GIVEN DATA:
_____

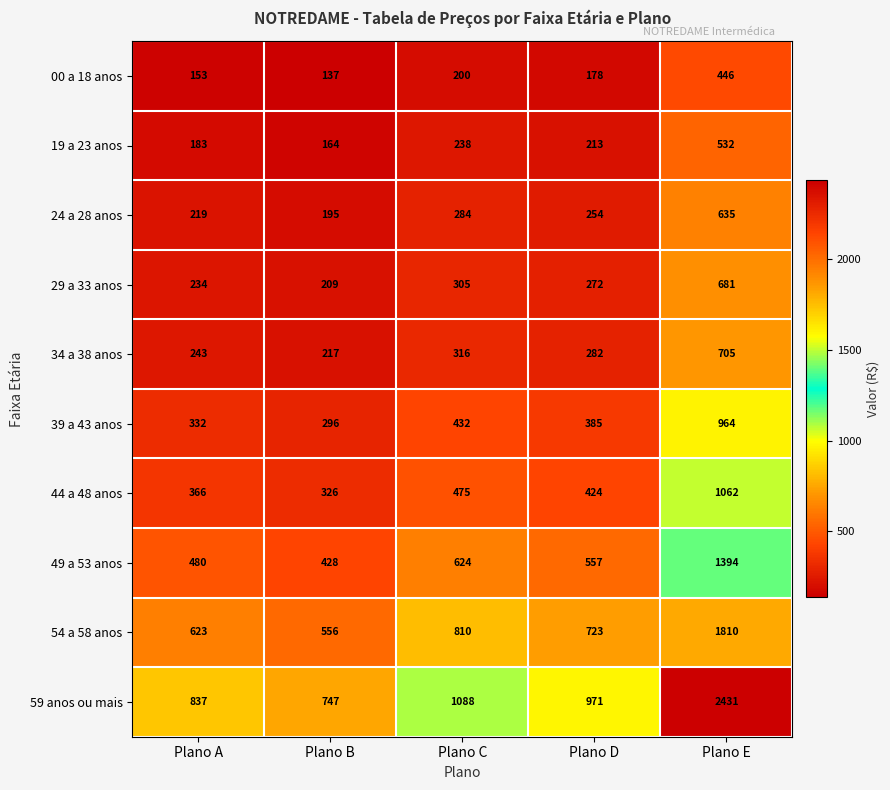

At how many categories does at least one series exceed 1341?

1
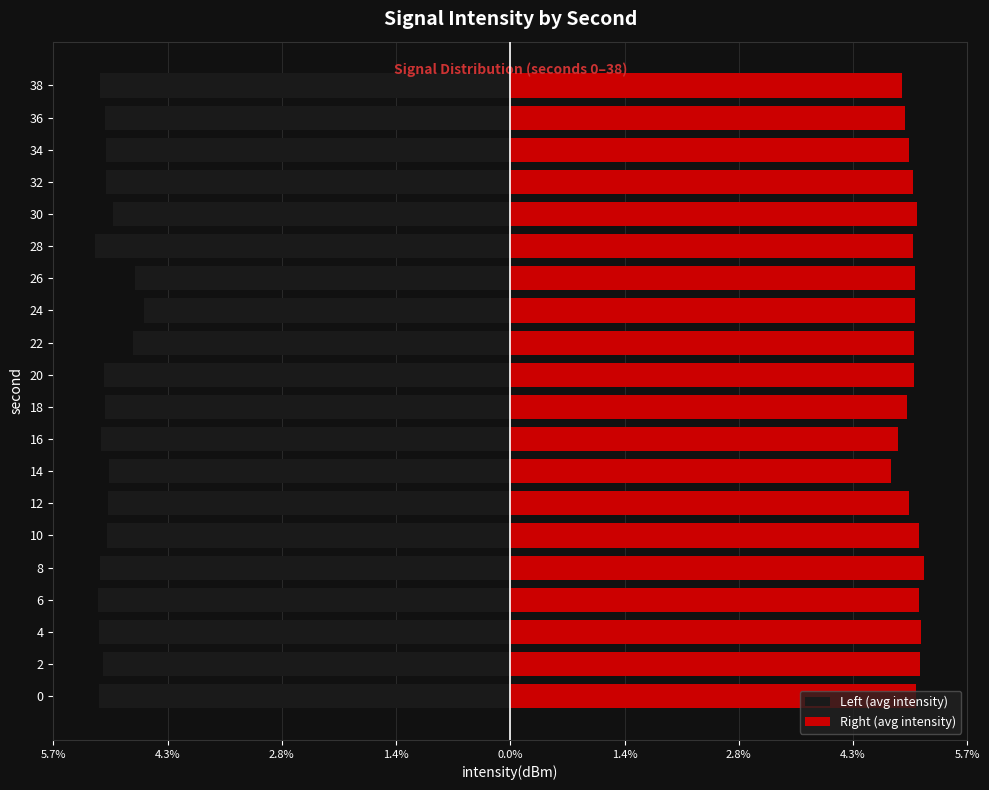

Between 10 and 20, which series saw the biggest shift?

Right (avg intensity)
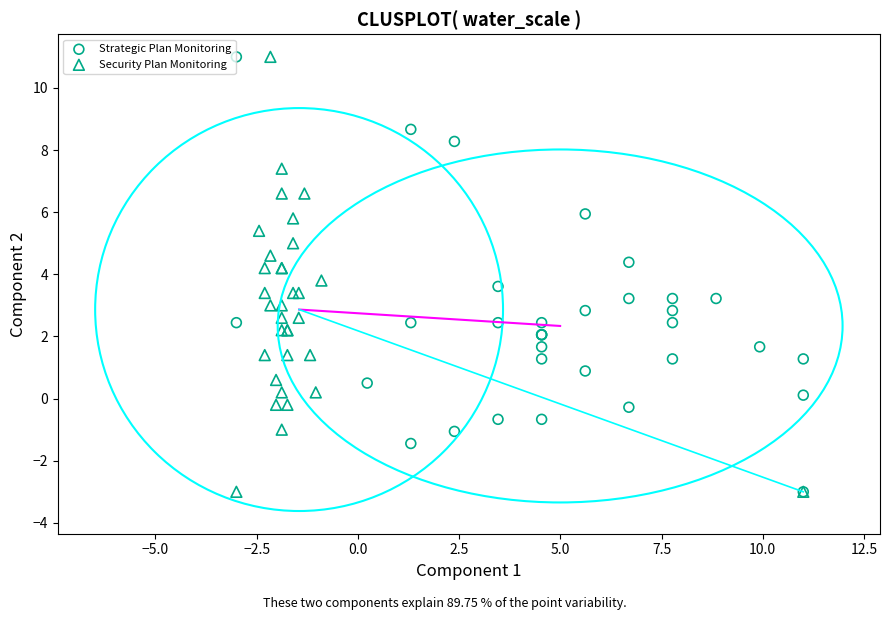

What are all the series names shown in the legend?

Strategic Plan Monitoring, Security Plan Monitoring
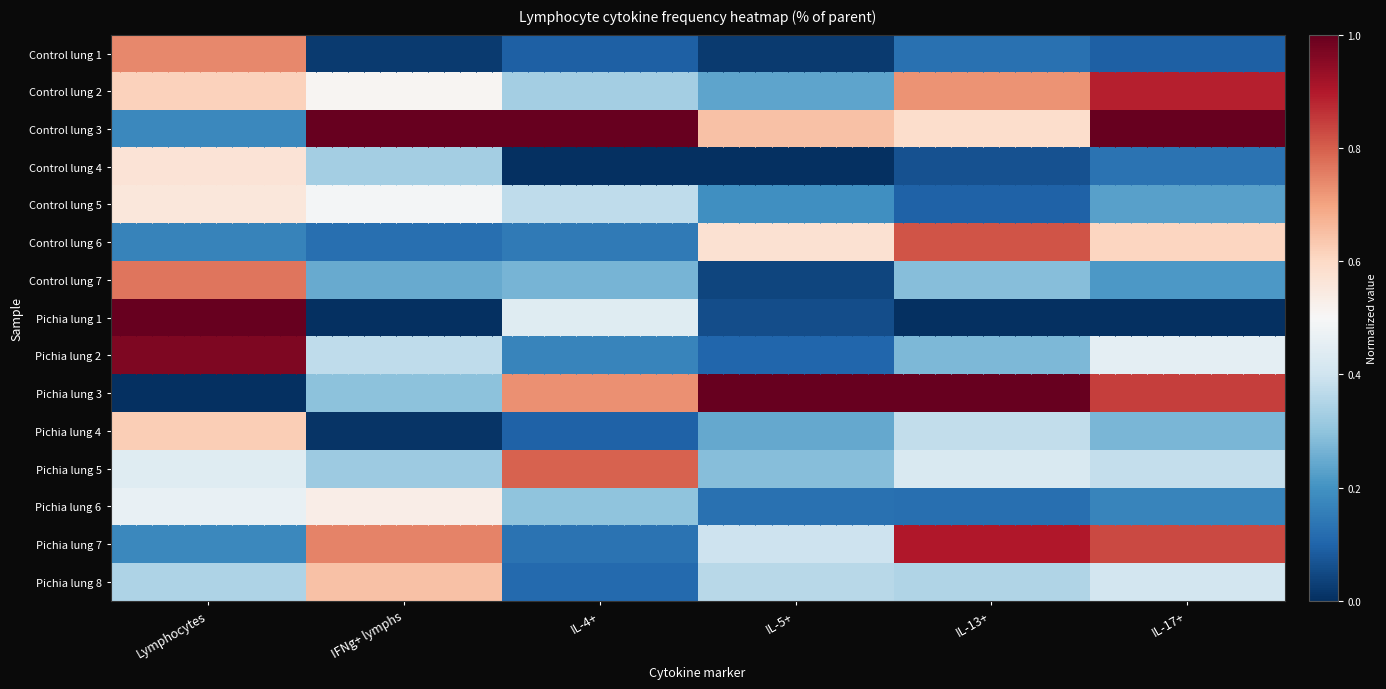

Which category has the lowest value in the Control lung 2 series?

IL-5+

_____

TASK DIRECTIONS: Quote the material from the line containing "Right (avg intensity)" through the end of the material, word for word, with the pictures left out.

OUTPUT OF THE TASK:
Right (avg intensity)

What are all the series names shown in the legend?

Strategic Plan Monitoring, Security Plan Monitoring

Which category has the lowest value in the Control lung 2 series?

IL-5+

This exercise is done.